At the ADP’s closing plenary, State Party delegates spoke out about the road from Bonn to Lima, ignoring the Co-Chairs’ request to end ADP2-6 without individual country interventions. A general theme was sounded by Bolivia speaking on behalf of the G77+China that was echoed by most parties: feeling the political pressure from civil society and wanting to avoid a “take it or leave it” situation in COP20’s final moments, the G77 urged the co-chairs to reorient the ADP’s work in Lima by starting with a clear working text and formal groups that focus negotiation on all core elements of agreement. Ecuador, representing the LMDCs, drew a very clear picture of what it wanted to avoid: “We represent sovereign states. We expect to negotiate with dignity,” not in huddles resulting from a mismanaged process. South Africa, concluding that “the latest version does not reflect the bridges that we’ve built,” additionally called for appointing facilitators to lead these focused groups and working specifically from an updated and reorganized version of the current non-paper. While directing her remarks to the Co-Chairs, the SA lead ADP negotiator reminded everyone in the room – State Party delegates, UNFCCC staff, civil society organizations – that “time is not on our side.” Picking up on this last point, the Swiss ADP lead negotiator, speaking for the EIG (Environmental Integrity Group, the only UNFCCC negotiating bloc to include both developing and developed country members), redirected negotiators’ frustration from the ADP leadership to its membership: “Slow motion this week due to speed limits imposed by parties on themselves, not by co-chairs.” He observed that the week’s focused work on mitigation commitments had been productive, permitting the parties to delve into more detail and nuance, and commended the Co-Chairs for “creating this space.”

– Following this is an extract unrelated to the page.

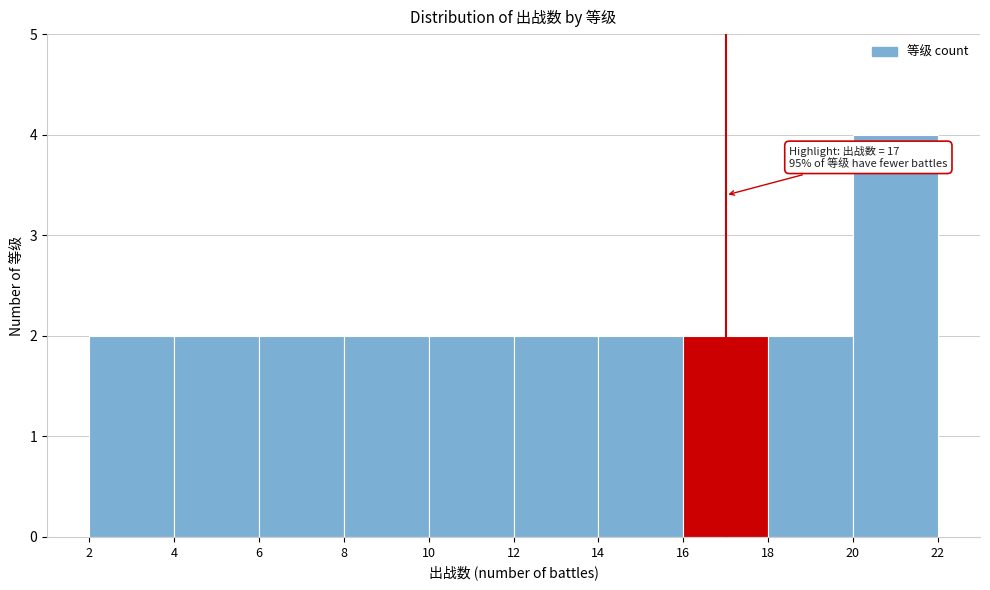

Over which range of the x-axis is the bar tallest?

20 to 22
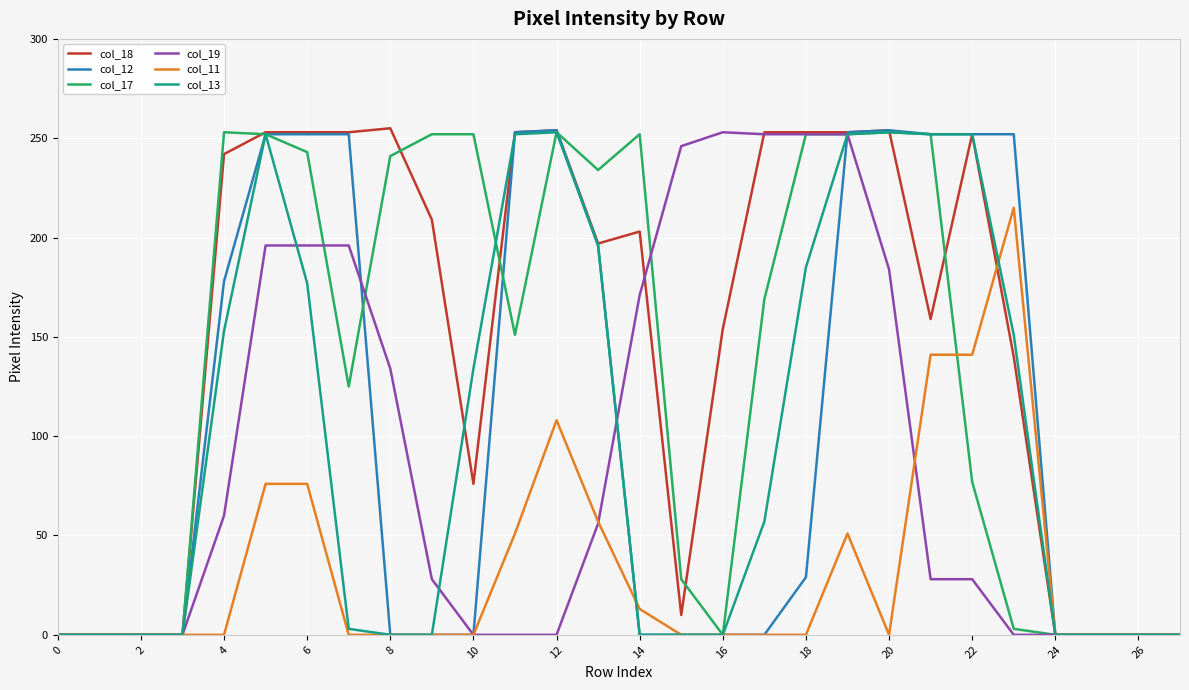

Which series has the largest total across all categories?

col_18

Next stop on the road to Lima is this week’s 40th session of the Intergovernmental Panel on Climate Change (IPCC-40), which began meeting this morning at the Tivoli Conference Center in Copenhagen, Denmark. Its goal: to consider and finalize the IPCC’s Synthesis Report (SYR), which integrates and synthesizes the findings from the three Working Group (WG) reports already published. Taken together, the three WG reports and the SYR will make up the IPCC’s Fifth Assessment Report (AR5) that the 196 UNFCCC parties will rely on in Lima. From today until the final gavel on Friday, the IPCC will approve, line by line, the SYR’s Summary for Policymakers (SPM) and adopt the draft SYR – no mean feat, given that more than 800 authors and review editors from 85 countries have had a hand in preparing AR5 during the past six years. Maybe the IPCC’s process could suggest some conflict resolution techniques for the UNFCCC parties?